Since 2005, federal magistrate judges in at least 17 cases have denied
federal requests for the less-precise cellphone tracking data absent a
demonstration of probable cause that a crime is being committed. Some went
out of their way to issue published opinions in these otherwise sealed cases.

"Permitting surreptitious conversion of a cellphone into a tracking device
without probable cause raises serious Fourth Amendment concerns especially
when the phone is in a house or other place where privacy is reasonably
expected," said Judge Stephen William Smith of the Southern District of
Texas, whose 2005 opinion on the matter was among the first published.

But judges in a majority of districts have ruled otherwise on this issue,
Boyd said. Shortly after Smith issued his decision, a magistrate judge in the
same district approved a federal request for cell-tower data without
requiring probable cause. And in December 2005, Magistrate Judge Gabriel W.
Gorenstein of the Southern District of New York, approving a request for
cell-site data, wrote that because the government did not install the
"tracking device" and the user chose to carry the phone and permit
transmission of its information to a carrier, no warrant was needed.

These judges are issuing orders based on the lower standard, requiring a
showing of "specific and articulable facts" showing reasonable grounds to
believe the data will be "relevant and material" to a criminal investigation.

Boyd said the government believes this standard is sufficient for cell-site
data. "This type of location information, which even in the best case only
narrows a suspect's location to an area of several city blocks, is routinely
generated, used and retained by wireless carriers in the normal course of
business," he said.

The trend's secrecy is troubling, privacy advocates said. No government body
tracks the number of cellphone location orders sought or obtained.
Congressional oversight in this area is lacking, they said. And precise
location data will be easier to get if the Federal Communication Commission
adopts a Justice Department proposal to make the most detailed GPS data
available automatically.

Often, Gidari said, federal agents tell a carrier they need real-time
tracking data in an emergency but fail to follow up with the required court
approval.

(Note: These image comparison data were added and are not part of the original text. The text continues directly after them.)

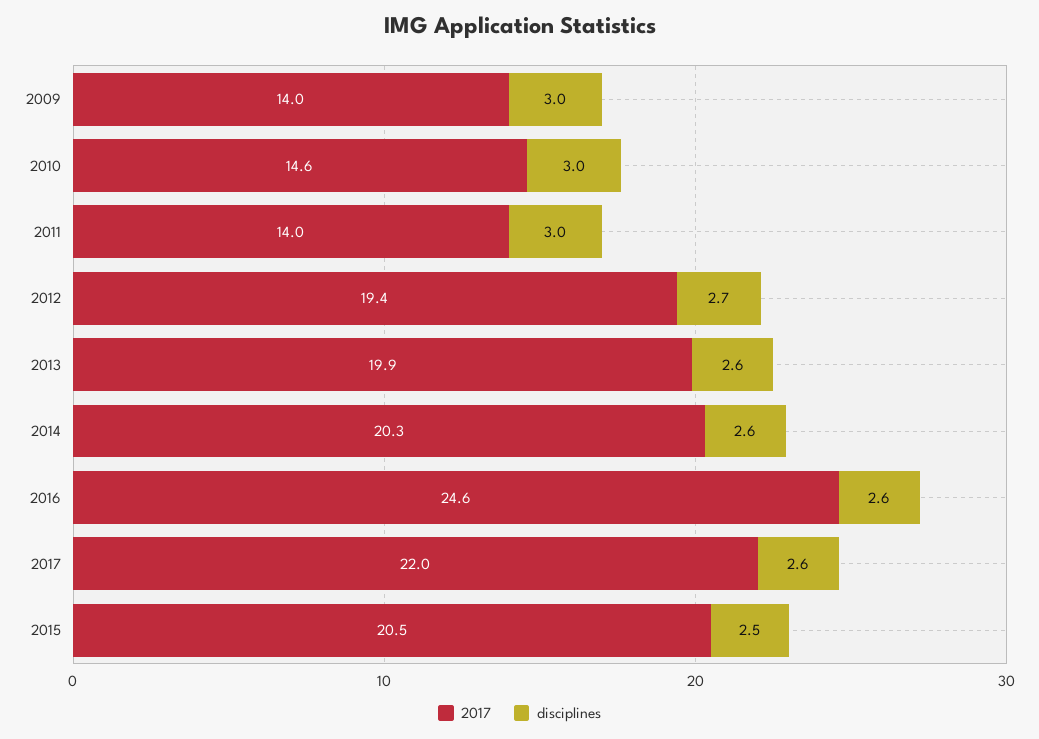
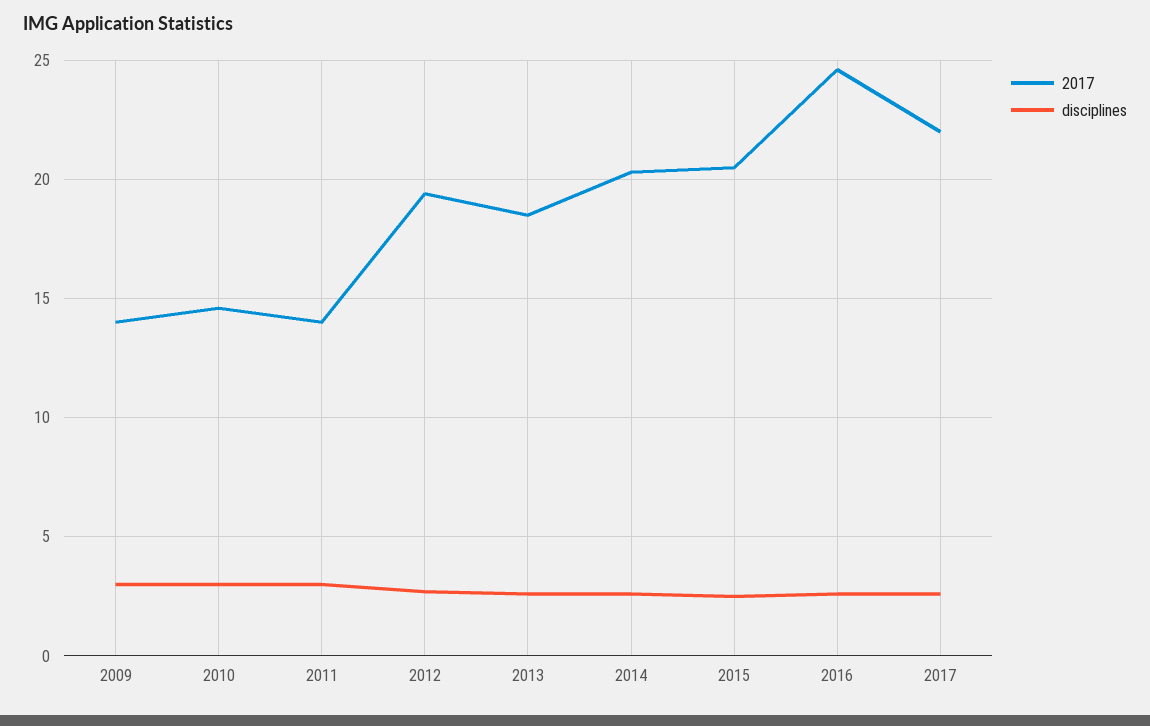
  {
    "2017": {
      "2009": 14,
      "2010": 14.6,
      "2011": 14,
      "2012": 19.4,
-     "2013": 19.9,
+     "2013": 18.5,
      "2014": 20.3,
      "2016": 24.6,
      "2017": 22,
      "2015": 20.5
    },
    "disciplines": {
      "2009": 3,
      "2010": 3,
      "2011": 3,
      "2012": 2.7,
      "2013": 2.6,
      "2014": 2.6,
      "2016": 2.6,
      "2017": 2.6,
      "2015": 2.5
    }
  }

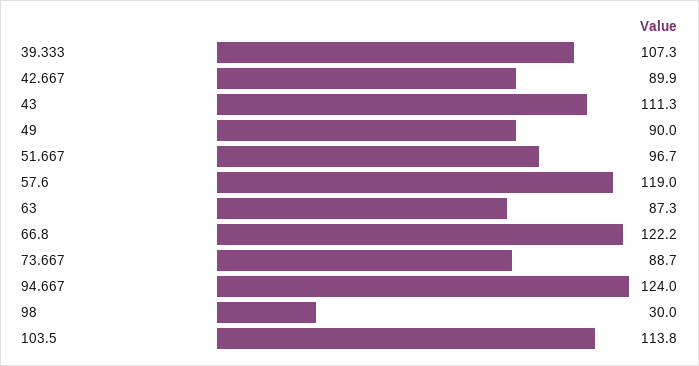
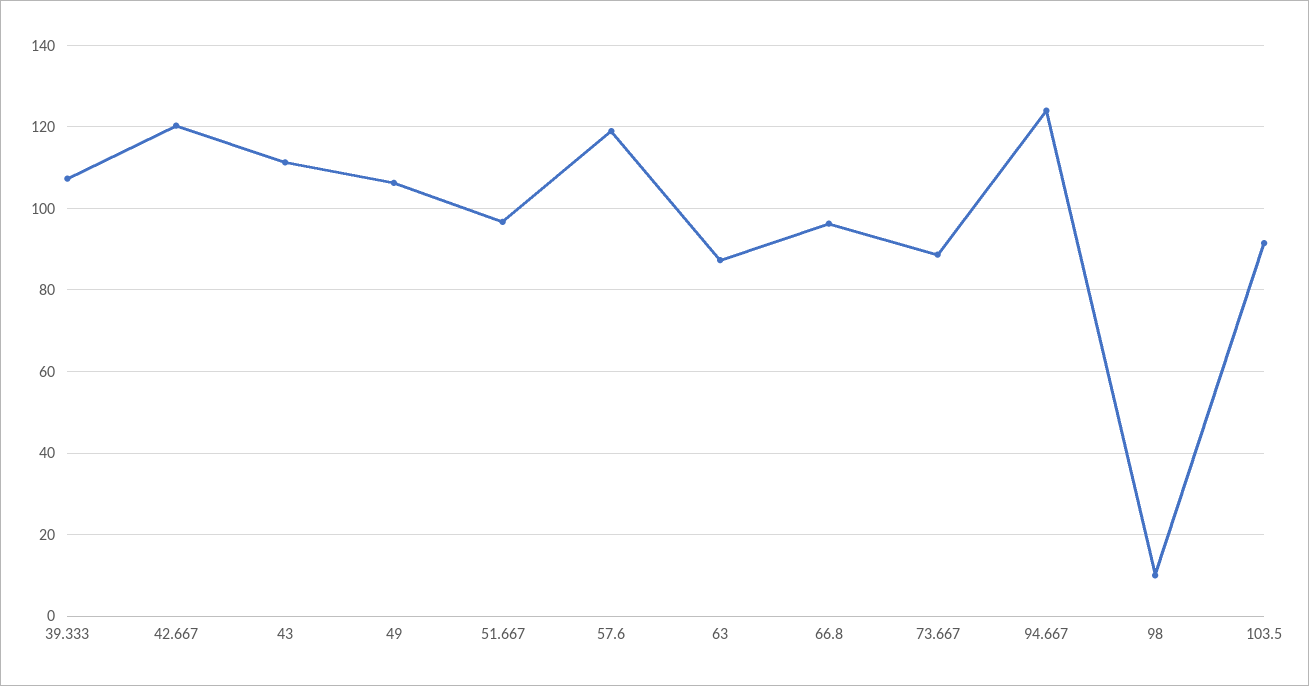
  {
    "39.333": 107.3,
-   "42.667": 89.9,
+   "42.667": 120,
    "43": 111.3,
-   "49": 90,
+   "49": 106,
    "51.667": 96.7,
    "57.6": 119,
    "63": 87.3,
-   "66.8": 122.2,
+   "66.8": 96,
    "73.667": 88.7,
    "94.667": 124,
-   "98": 30,
+   "98": 10,
-   "103.5": 113.8
+   "103.5": 92
  }

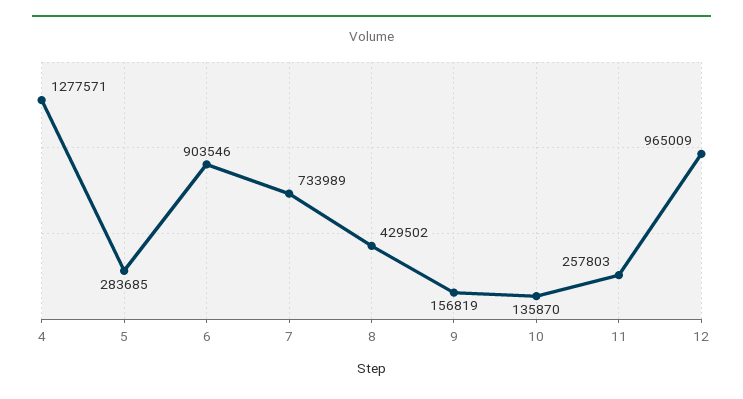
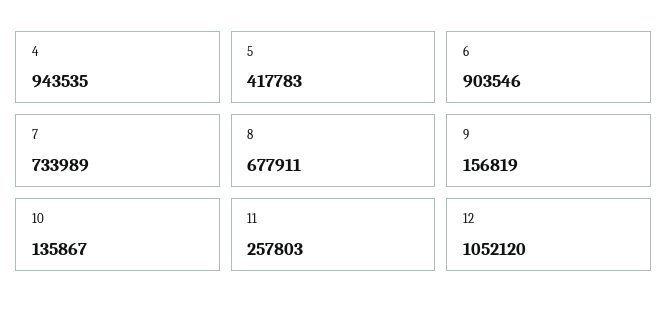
  {
-   "4": 1277571,
+   "4": 943535,
-   "5": 283685,
+   "5": 417783,
    "6": 903546,
    "7": 733989,
-   "8": 429502,
+   "8": 677911,
    "9": 156819,
-   "10": 135870,
+   "10": 135867,
    "11": 257803,
-   "12": 965009
+   "12": 1052120
  }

Justice Department officials said to the best of their knowledge,
agents are obtaining court approval unless the carriersprovide the data
voluntarily.

To guard against abuse, Congress should require comprehensive reporting to
the court and to Congress about how and how often the emergency authority is
used, said John Morris, senior counsel for the Center for Democracy and
Technology.

Staff researcher Richard Drezen contributed to this report.